### Problem
First find the line containing "All content, including" in the data, then set it down exactly along with every line after it, through the last.

### Records provided

·····

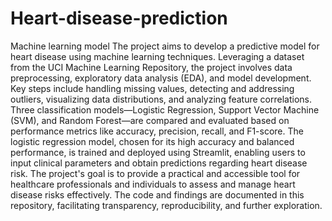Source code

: # Heart-disease-prediction
Machine learning model
The project aims to develop a predictive model for heart disease using machine learning techniques. Leveraging a dataset from the UCI Machine Learning Repository, the project involves data preprocessing, exploratory data analysis (EDA), and model development. Key steps include handling missing values, detecting and addressing outliers, visualizing data distributions, and analyzing feature correlations. Three classification models—Logistic Regression, Support Vector Machine (SVM), and Random Forest—are compared and evaluated based on performance metrics like accuracy, precision, recall, and F1-score. The logistic regression model, chosen for its high accuracy and balanced performance, is trained and deployed using Streamlit, enabling users to input clinical parameters and obtain predictions regarding heart disease risk. The project's goal is to provide a practical and accessible tool for healthcare professionals and individuals to assess and manage heart disease risks effectively. The code and findings are documented in this repository, facilitating transparency, reproducibility, and further exploration.
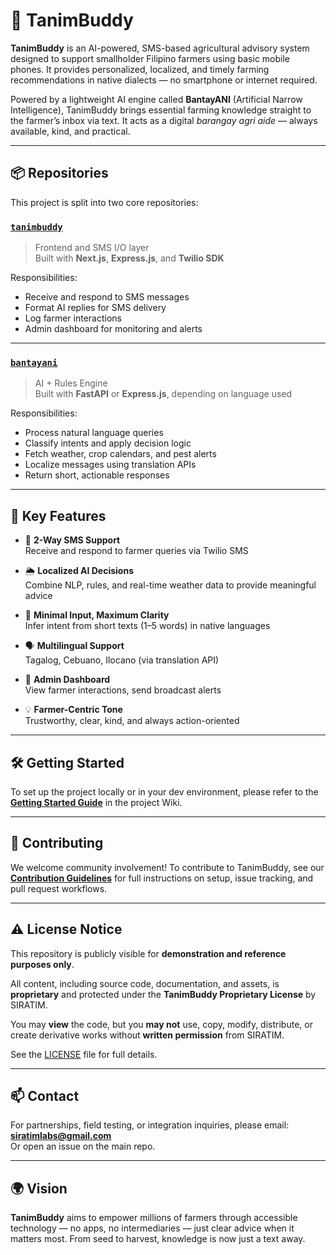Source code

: # 🌾 TanimBuddy

**TanimBuddy** is an AI-powered, SMS-based agricultural advisory system designed to support smallholder Filipino farmers using basic mobile phones. It provides personalized, localized, and timely farming recommendations in native dialects — no smartphone or internet required.

Powered by a lightweight AI engine called **BantayANI** (Artificial Narrow Intelligence), TanimBuddy brings essential farming knowledge straight to the farmer’s inbox via text. It acts as a digital *barangay agri aide* — always available, kind, and practical.

---

## 📦 Repositories

This project is split into two core repositories:

### [`tanimbuddy`](https://github.com/siratimlabs/tanimbuddy)
> Frontend and SMS I/O layer  
Built with **Next.js**, **Express.js**, and **Twilio SDK**

Responsibilities:
- Receive and respond to SMS messages
- Format AI replies for SMS delivery
- Log farmer interactions
- Admin dashboard for monitoring and alerts

---

### [`bantayani`](https://github.com/siratimlabs/bantayani)
> AI + Rules Engine  
Built with **FastAPI** or **Express.js**, depending on language used

Responsibilities:
- Process natural language queries
- Classify intents and apply decision logic
- Fetch weather, crop calendars, and pest alerts
- Localize messages using translation APIs
- Return short, actionable responses

---

## 🚀 Key Features

- 📱 **2-Way SMS Support**  
  Receive and respond to farmer queries via Twilio SMS

- 🌦 **Localized AI Decisions**  
  Combine NLP, rules, and real-time weather data to provide meaningful advice

- 🧠 **Minimal Input, Maximum Clarity**  
  Infer intent from short texts (1–5 words) in native languages

- 🗣 **Multilingual Support**  
  Tagalog, Cebuano, Ilocano (via translation API)

- 🧾 **Admin Dashboard**  
  View farmer interactions, send broadcast alerts

- 💡 **Farmer-Centric Tone**  
  Trustworthy, clear, kind, and always action-oriented

---

## 🛠️ Getting Started

To set up the project locally or in your dev environment, please refer to the [**Getting Started Guide**](https://github.com/siratimlabs/tanimbuddy/wiki/Getting-Started) in the project Wiki.

---

## 🤝 Contributing

We welcome community involvement! To contribute to TanimBuddy, see our [**Contribution Guidelines**](https://github.com/siratimlabs/tanimbuddy/wiki/Contributing) for full instructions on setup, issue tracking, and pull request workflows.

---

## ⚠️ License Notice
This repository is publicly visible for **demonstration and reference purposes only**.

All content, including source code, documentation, and assets, is **proprietary** and protected under the **TanimBuddy Proprietary License** by SIRATIM.

You may **view** the code, but you **may not** use, copy, modify, distribute, or create derivative works without **written permission** from SIRATIM.

See the [LICENSE](./LICENSE) file for full details.

---

## 📫 Contact

For partnerships, field testing, or integration inquiries, please email:  
**siratimlabs@gmail.com**  
Or open an issue on the main repo.

---

## 🌍 Vision

**TanimBuddy** aims to empower millions of farmers through accessible technology — no apps, no intermediaries — just clear advice when it matters most. From seed to harvest, knowledge is now just a text away.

·····

### Reply
All content, including source code, documentation, and assets, is **proprietary** and protected under the **TanimBuddy Proprietary License** by SIRATIM.

You may **view** the code, but you **may not** use, copy, modify, distribute, or create derivative works without **written permission** from SIRATIM.

See the [LICENSE](./LICENSE) file for full details.

---

## 📫 Contact

For partnerships, field testing, or integration inquiries, please email:  
**siratimlabs@gmail.com**  
Or open an issue on the main repo.

---

## 🌍 Vision

**TanimBuddy** aims to empower millions of farmers through accessible technology — no apps, no intermediaries — just clear advice when it matters most. From seed to harvest, knowledge is now just a text away.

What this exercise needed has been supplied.